**TEXT BLOCK**:
───

Do You Want to be Remarkable?

Leanne Buehler, Ph.D., Principal Science and Innovation AdvisorLeadershipLeave a Comment

Remarkable—according to Merriam-Webster the term remarkable means unusual or surprising, likely to be noticed. Yet the very act of striving to be remarkable is a contradiction to our research regarding remarkable leaders. Being noticed is hardly a characteristic of a leader that is admired, followed and held in esteem in our discussions with thousands of employees over the last 19 years.

Remarkable leaders tend to be more humble, more understated, less technical and willing to let others take credit. The most remarkable leaders I encounter are those individuals inspiring others through service leadership, exceptional character and integrity, an uncanny eye for talent and a willingness to take on difficult challenges without excuses.

The remarkable leaders we encounter understand that valuing people is at the center of their role—they are simply living their value of respect for others and modeling accountability, responsibility and excellence. These remarkable leaders have authentic conversations about performance and inspire their subordinates toward greater innovation & creativity in solving problems and support the growth of their people as individuals and teams. Leading people is not a “hassle” but THE measure of success.

What makes them remarkable might be unusual, but in their words, “being remarkable is more about accomplishing great things through others and doing that requires valuing others, helping them solve problems, providing the best resources and helping them remove barriers to their own success.” As one leader told me, “It begins with building a team of experts with skill sets that exceed mine and compliment the skills of others.” “I work to understand each person and how to recognize, collaborate, inspire, reward and develop.” “I am not the focus, they are.” “I exist to facilitate their success not mine.”

Want to be remarkable? Quit trying to be noticed and build a team of remarkable individuals around you. Once others & you see the amazing results, accolades, recognition and support those you lead receive; you have truly become a remarkable leader—unnoticed, perhaps, but truly remarkable in our “me” culture.

───

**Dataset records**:

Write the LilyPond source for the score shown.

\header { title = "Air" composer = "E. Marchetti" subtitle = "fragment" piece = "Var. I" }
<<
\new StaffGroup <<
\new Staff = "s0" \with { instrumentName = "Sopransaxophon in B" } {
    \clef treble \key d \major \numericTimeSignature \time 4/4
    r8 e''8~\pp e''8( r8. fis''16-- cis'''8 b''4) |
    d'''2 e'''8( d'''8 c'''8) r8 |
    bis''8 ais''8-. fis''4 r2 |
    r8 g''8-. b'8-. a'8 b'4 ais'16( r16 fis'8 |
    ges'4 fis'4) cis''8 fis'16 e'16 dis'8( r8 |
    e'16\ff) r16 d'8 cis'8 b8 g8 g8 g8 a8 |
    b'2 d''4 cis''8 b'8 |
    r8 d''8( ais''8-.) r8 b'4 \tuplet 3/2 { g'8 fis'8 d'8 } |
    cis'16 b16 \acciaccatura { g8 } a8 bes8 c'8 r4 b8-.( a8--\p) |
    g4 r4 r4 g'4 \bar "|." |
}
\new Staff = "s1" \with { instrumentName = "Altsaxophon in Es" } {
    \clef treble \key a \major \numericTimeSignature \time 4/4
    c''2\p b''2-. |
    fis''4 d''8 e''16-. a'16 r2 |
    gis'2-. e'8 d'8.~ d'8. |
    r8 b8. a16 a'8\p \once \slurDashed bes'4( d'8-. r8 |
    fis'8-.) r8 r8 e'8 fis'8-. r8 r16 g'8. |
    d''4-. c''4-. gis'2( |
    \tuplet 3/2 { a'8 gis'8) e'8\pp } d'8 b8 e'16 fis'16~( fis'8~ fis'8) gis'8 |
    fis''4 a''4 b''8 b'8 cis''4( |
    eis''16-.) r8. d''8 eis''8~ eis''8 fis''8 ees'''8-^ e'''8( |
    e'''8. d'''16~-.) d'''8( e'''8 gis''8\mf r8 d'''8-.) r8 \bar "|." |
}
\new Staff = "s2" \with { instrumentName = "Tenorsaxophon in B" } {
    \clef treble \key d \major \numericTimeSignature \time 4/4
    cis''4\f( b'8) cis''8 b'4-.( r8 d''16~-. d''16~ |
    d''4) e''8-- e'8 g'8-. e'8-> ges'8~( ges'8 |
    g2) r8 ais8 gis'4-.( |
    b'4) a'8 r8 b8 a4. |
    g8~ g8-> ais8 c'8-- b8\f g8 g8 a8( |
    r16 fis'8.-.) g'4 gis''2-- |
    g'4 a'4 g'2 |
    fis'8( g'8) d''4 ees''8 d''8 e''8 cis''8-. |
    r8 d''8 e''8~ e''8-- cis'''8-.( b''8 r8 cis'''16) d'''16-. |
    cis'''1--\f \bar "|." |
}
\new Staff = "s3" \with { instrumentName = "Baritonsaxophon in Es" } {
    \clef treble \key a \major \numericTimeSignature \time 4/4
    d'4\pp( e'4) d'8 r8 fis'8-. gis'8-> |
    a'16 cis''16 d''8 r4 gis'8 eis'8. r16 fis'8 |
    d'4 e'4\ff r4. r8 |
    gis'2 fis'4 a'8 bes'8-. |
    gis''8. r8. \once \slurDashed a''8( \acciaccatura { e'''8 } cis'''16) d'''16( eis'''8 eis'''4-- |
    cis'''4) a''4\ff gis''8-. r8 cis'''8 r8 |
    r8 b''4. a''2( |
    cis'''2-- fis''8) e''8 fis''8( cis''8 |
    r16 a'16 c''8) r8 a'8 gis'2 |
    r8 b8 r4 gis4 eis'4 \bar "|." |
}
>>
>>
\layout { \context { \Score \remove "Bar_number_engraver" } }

───

**WORK REQUEST**: Rewrite everything from "Do You Want" down to "challenges without excuses." in the text about remarkable leaders, replacing "humble" with "modest". Answer using only the text about remarkable leaders.

**SOLUTION TO THIS PROBLEM**:
Do You Want to be Remarkable?

Leanne Buehler, Ph.D., Principal Science and Innovation AdvisorLeadershipLeave a Comment

Remarkable—according to Merriam-Webster the term remarkable means unusual or surprising, likely to be noticed. Yet the very act of striving to be remarkable is a contradiction to our research regarding remarkable leaders. Being noticed is hardly a characteristic of a leader that is admired, followed and held in esteem in our discussions with thousands of employees over the last 19 years.

Remarkable leaders tend to be more modest, more understated, less technical and willing to let others take credit. The most remarkable leaders I encounter are those individuals inspiring others through service leadership, exceptional character and integrity, an uncanny eye for talent and a willingness to take on difficult challenges without excuses.